What will I say? What will I do if he tries to kiss me? I’ve never so much as held a guy's hand before, much less anything else. I couldn’t even tell you the last time anyone’s shown me affection besides Juju, but even she isn’t big on showing her love with hugs. My parents have never hugged or kissed me, well, as far back as I can remember, at least. No need to go down that road right now, though. I don’t want dark thoughts ruining this moment. I force a smile on my face before I push the door open and step through. I swear I hear my name being called from the hallway, but I don’t care right now. Nothing can dim this moment.

“Aww, look, she actually came. She actually thinks someone in this school likes her,” Kim, one of the cheerleaders, says, coming out from around the corner. The rest of the cheerleaders follow behind her, laughing.

No, no, no, this can't be happening. It was all a cruel joke? Of course it was. How could I be so stupid? I should have seen this coming. I see multiple squeeze bottles of paint in their hands, and I know what’s coming next. There’s no way to stop it. I don’t even care at this point. They’ve finally got what they want. They broke me. They took a stupid, silly crush I’ve had on a guy ten lightyears out of my league and used it to lure me here. They’ve crushed everything in me.

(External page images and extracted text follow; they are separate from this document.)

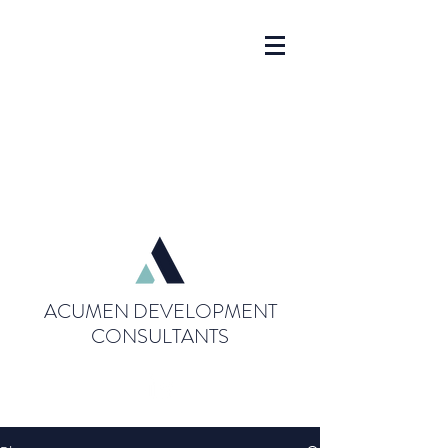
ACUMEN DEVELOPMENT
CONSULTANTS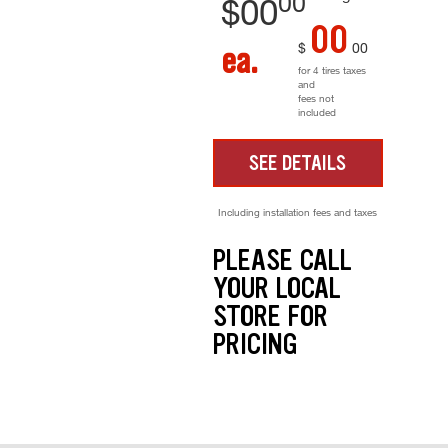
00
$
00
00
$
00
ea.
for 4 tires taxes
and
fees not
included
SEE DETAILS
Including installation fees and taxes
PLEASE CALL
YOUR LOCAL
STORE FOR
PRICING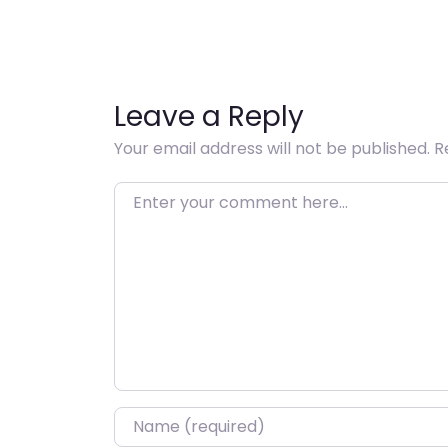
Leave a Reply
Your email address will not be published.
R
Enter your comment here…
Name
*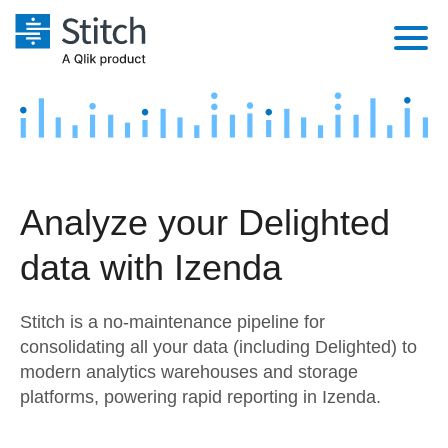
Platform
Solutions
Extensibility
Integrations
Sales
Orchestration
Analyze your Delighted
Pricing
Sources
Marketing
Security & Compliance
data with Izenda
Customers
Destination and Warehouses
Product Intelligence
Performance & Reliability
Documentation
Stitch is a no-maintenance pipeline for
Analysis Tools
Embedding
Sign in
consolidating all your data (including Delighted) to
modern analytics warehouses and storage
Try it free
Transformation & Quality
platforms, powering rapid reporting in Izenda.
Contact Sales
For Enterprise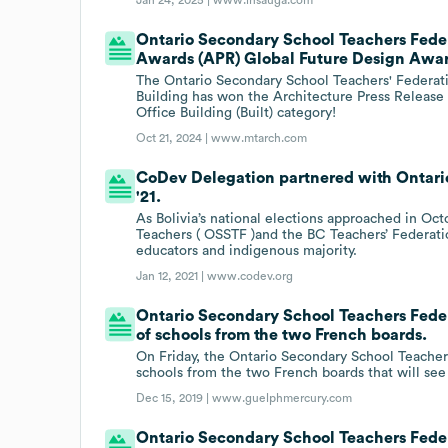
Ontario Secondary School Teachers Feder
Awards (APR) Global Future Design Award 
The Ontario Secondary School Teachers' Federa
Building has won the Architecture Press Releas
Office Building (Built) category!
Oct 21, 2024 |
www.mtarch.com
CoDev Delegation partnered with Ontario
'21.
As Bolivia’s national elections approached in O
Teachers ( OSSTF )and the BC Teachers’ Federation
educators and indigenous majority.
Jan 12, 2021 |
www.codev.org
Ontario Secondary School Teachers Federa
of schools from the two French boards.
On Friday, the Ontario Secondary School Teachers
schools from the two French boards that will see
Dec 15, 2019 |
www.guelphmercury.com
Ontario Secondary School Teachers Feder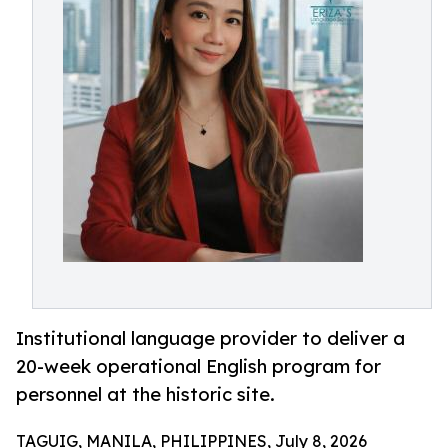
Institutional language provider to deliver a
20-week operational English program for
personnel at the historic site.
TAGUIG, MANILA, PHILIPPINES, July 8, 2026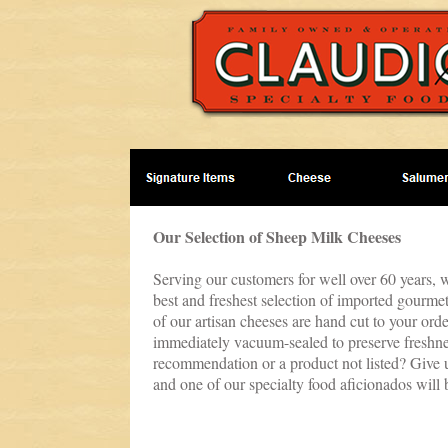
Our Selection of Sheep Milk Cheeses
Serving our customers for well over 60 years, w
best and freshest selection of imported gourmet
of our artisan cheeses are hand cut to your ord
immediately vacuum-sealed to preserve freshne
recommendation or a product not listed? Give u
and one of our specialty food aficionados will 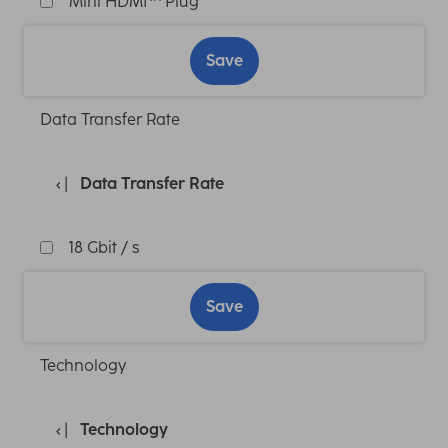
Mini HDMI™ Plug
Save
Data Transfer Rate
Data Transfer Rate
18 Gbit / s
Save
Technology
Technology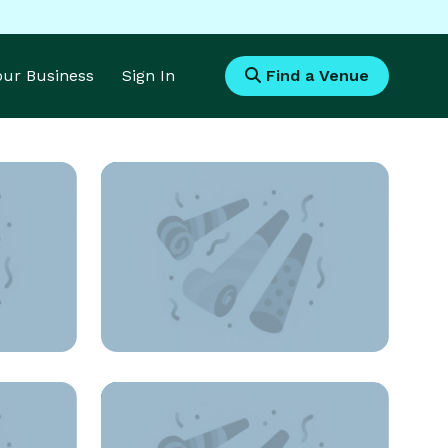
Your Business
Sign In
Find a Venue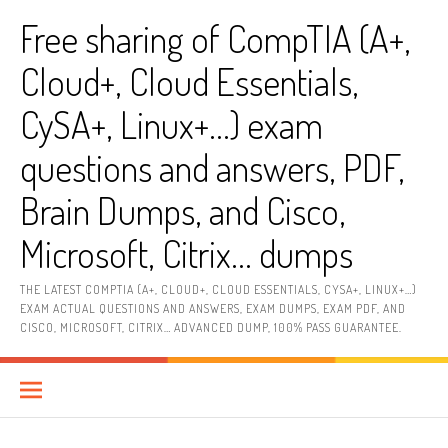
Skip
Free sharing of CompTIA (A+,
to
content
Cloud+, Cloud Essentials,
CySA+, Linux+…) exam
questions and answers, PDF,
Brain Dumps, and Cisco,
Microsoft, Citrix… dumps
THE LATEST COMPTIA (A+, CLOUD+, CLOUD ESSENTIALS, CYSA+, LINUX+…)
EXAM ACTUAL QUESTIONS AND ANSWERS, EXAM DUMPS, EXAM PDF, AND
CISCO, MICROSOFT, CITRIX… ADVANCED DUMP, 100% PASS GUARANTEE.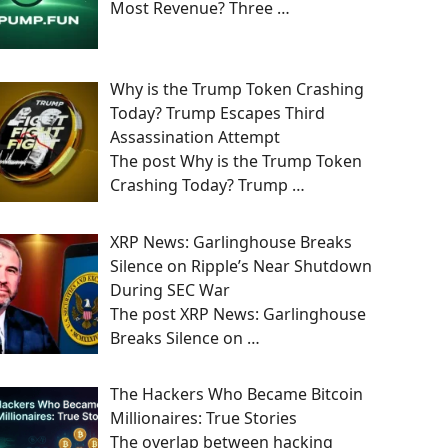
Most Revenue? Three
…
Why is the Trump Token Crashing
Today? Trump Escapes Third
Assassination Attempt
The post Why is the Trump Token
Crashing Today? Trump
…
XRP News: Garlinghouse Breaks
Silence on Ripple’s Near Shutdown
During SEC War
The post XRP News: Garlinghouse
Breaks Silence on
…
The Hackers Who Became Bitcoin
Millionaires: True Stories
The overlap between hacking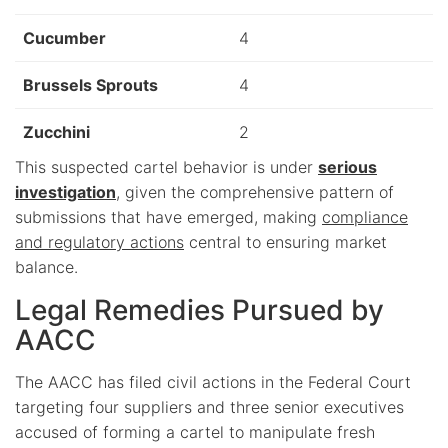
Cucumber
4
Brussels Sprouts
4
Zucchini
2
This suspected cartel behavior is under
serious
investigation
, given the comprehensive pattern of
submissions that have emerged, making
compliance
and regulatory actions
central to ensuring market
balance.
Legal Remedies Pursued by
AACC
The AACC has filed civil actions in the Federal Court
targeting four suppliers and three senior executives
accused of forming a cartel to manipulate fresh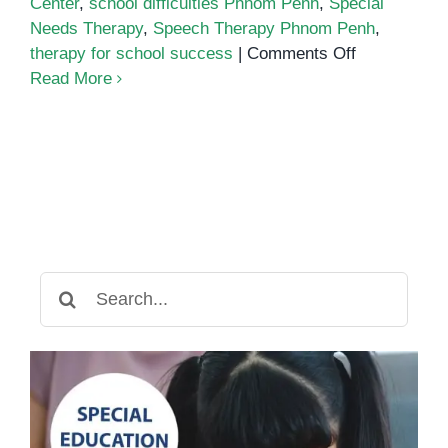
Center
,
school difficulties Phnom Penh
,
Special
Needs Therapy
,
Speech Therapy Phnom Penh
,
on
therapy for school success
|
Comments Off
Boosting
Read More
Academic
Performanc
with
Therapy
Search
for: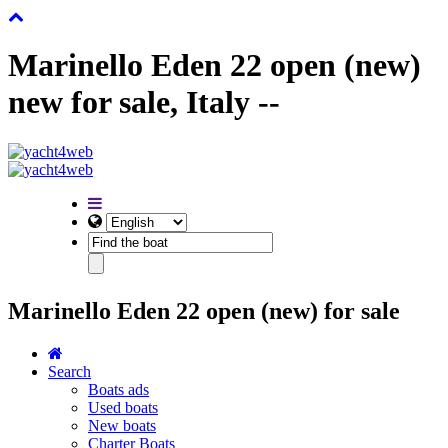
Marinello Eden 22 open (new)
new for sale, Italy --
Marinello Eden 22 open (new) for sale
Search
Boats ads
Used boats
New boats
Charter Boats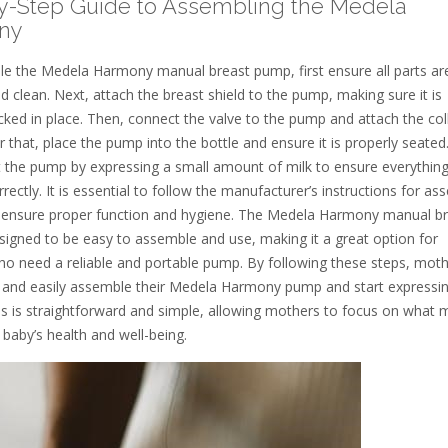
y-Step Guide to Assembling the Medela
ny
e the Medela Harmony manual breast pump, first ensure all parts ar
d clean. Next, attach the breast shield to the pump, making sure it is
cked in place. Then, connect the valve to the pump and attach the col
er that, place the pump into the bottle and ensure it is properly seated
st the pump by expressing a small amount of milk to ensure everything
rectly. It is essential to follow the manufacturer’s instructions for as
 ensure proper function and hygiene. The Medela Harmony manual b
signed to be easy to assemble and use, making it a great option for
o need a reliable and portable pump. By following these steps, mot
y and easily assemble their Medela Harmony pump and start expressin
s is straightforward and simple, allowing mothers to focus on what 
 baby’s health and well-being.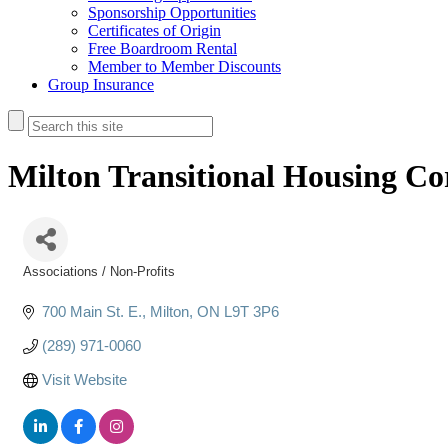
Sponsorship Opportunities
Certificates of Origin
Free Boardroom Rental
Member to Member Discounts
Group Insurance
Milton Transitional Housing Co
Associations / Non-Profits
Categories
700 Main St. E.
Milton
ON
L9T 3P6
(289) 971-0060
Visit Website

So as they throw paint all over me, I stand there. I stand there with my head bowed as silent tears run down my face. I faintly hear the door crash open behind me, but I couldn’t care less who's coming to join in the torture.

“WHAT THE FUCK ARE YOU DOING? WHY WOULD YOU DO THIS TO HER?” I hear yelled from behind me, and then a huge figure stands in front of me, blocking out the rest of the paint before it can hit me. It's too late, though. I have no more strength, no more will. I let myself fall to the floor and curl in on myself. Hopefully, they will all just leave. Just leave me alone.